The company would be guilty of U.S. patent infringement for the finished products that it ships into the United States.  But is the company also guilty of patent infringement for the products that it made and sold outside the U.S.?

U.S. patent law holds that the evil company did infringe because:

  1. It made all the parts in the U.S. with the intention of assembling them into a finished product overseas, and
  2. The finished product would have infringed the U.S. patent if final assembly had occurred within the U.S.

This is known as the “extra-territorial exception.”

But let’s take this a step further.  What if only one of the parts is manufactured in the U.S. – and that part is a generic component?  I’m talking about a gear or a spring that is unpatented and readily available around the world.  In 2015, a U.S. court ruled that even if a single generic component of a patented product is manufactured in the U.S. – even if every other component and the final product are manufactured elsewhere – it still counts as U.S. patent infringement.

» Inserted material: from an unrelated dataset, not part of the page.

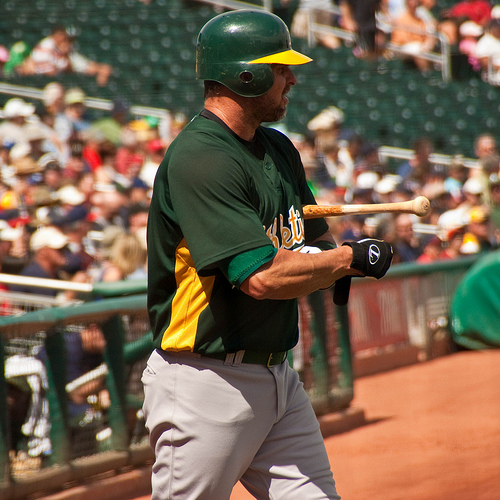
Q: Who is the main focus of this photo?
A: Ballplayer.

This is the situation in Life Technologies Corporation v. Promega Corporation.  Promega alleges that a DNA kit made by Life violates U.S. patents.  The kit is manufactured in the UK.  But one component – a generic, unpatented enzyme – is manufactured in the U.S. and shipped to the UK for inclusion in the finished kit.  After disagreements in the lower courts, the U.S. Supreme Court agreed to hear the case.

Think about it.  The “single component” could be nothing more than a commodity item.  A standard enzyme.  An off-the-shelf valve.  A tube of wash buffer solution.  Yet it would make an otherwise foreign product liable for U.S. patent infringement.  This could affect countless companies in high tech, including Agilent.

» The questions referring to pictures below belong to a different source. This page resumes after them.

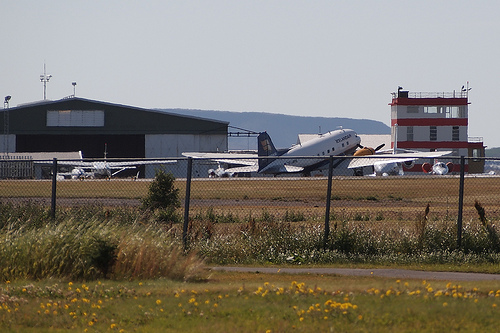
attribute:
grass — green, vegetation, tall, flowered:
[2, 220, 495, 332]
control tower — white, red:
[387, 82, 477, 175]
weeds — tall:
[197, 205, 417, 220]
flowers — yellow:
[235, 272, 332, 301]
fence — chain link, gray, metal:
[3, 154, 495, 251]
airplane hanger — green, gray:
[3, 94, 240, 179]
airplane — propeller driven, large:
[184, 126, 450, 175]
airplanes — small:
[58, 148, 246, 176]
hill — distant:
[170, 106, 394, 148]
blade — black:
[374, 144, 383, 152]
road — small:
[201, 260, 499, 285]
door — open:
[142, 134, 202, 174]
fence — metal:
[388, 90, 474, 101]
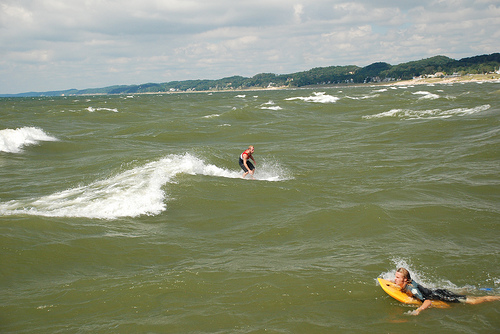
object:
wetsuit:
[404, 279, 467, 307]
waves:
[359, 103, 491, 122]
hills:
[347, 61, 399, 86]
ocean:
[0, 79, 499, 333]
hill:
[273, 64, 364, 87]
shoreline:
[0, 78, 500, 100]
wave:
[0, 147, 295, 221]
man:
[389, 266, 500, 318]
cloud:
[0, 0, 499, 75]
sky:
[0, 1, 500, 96]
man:
[236, 142, 259, 181]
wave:
[0, 124, 59, 157]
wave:
[284, 90, 344, 106]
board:
[371, 275, 450, 310]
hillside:
[380, 55, 465, 80]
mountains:
[449, 52, 500, 76]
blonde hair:
[394, 266, 414, 282]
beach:
[0, 70, 498, 99]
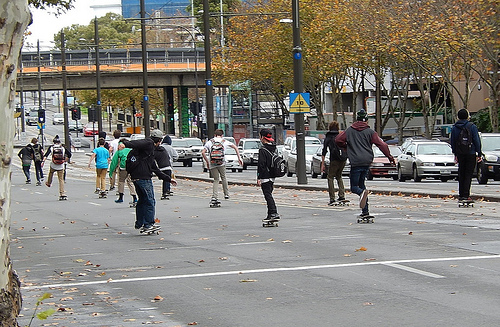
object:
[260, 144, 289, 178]
backpack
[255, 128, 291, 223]
man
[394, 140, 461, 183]
cars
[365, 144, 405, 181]
cars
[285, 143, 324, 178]
cars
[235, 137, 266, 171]
cars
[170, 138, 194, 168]
cars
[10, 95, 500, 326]
street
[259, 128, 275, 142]
cap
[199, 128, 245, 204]
person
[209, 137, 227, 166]
backpack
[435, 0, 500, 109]
tree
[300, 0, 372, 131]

So when the Supreme Court took up the case, Agilent wanted to persuade the court to return the “extra-territorial exception” to a proper scope.  Agilent presented an amicus curia (“friend of the court”) brief, arguing that more than a single commodity component should be at issue before there is U.S. patent infringement for something happening overseas.

“It was wonderful to participate in the case by preparing the amicus brief,” says Bradford Schmidt, Agilent’s VP of Global Intellectual Property, who presented during oral arguments in December.  Justice Anthony Kennedy cited Agilent’s brief as “instructive” on the key issues and the related practical implications.

(Interestingly, Brad previously worked for Life Technologies.  He was intimately involved in this case from the beginning, including developing the legal strategy and positions that ultimately helped lead the case to the Supreme Court.)

“To be expressly called out by one of the Justices for having been informative on the key issues was beyond all expectation,” Brad says.  “It was personally very rewarding, since I had done the legal research, developed the arguments, and co-authored the amicus brief.

“Not to mention that I have been trying to get this point of law straightened out since 2012.”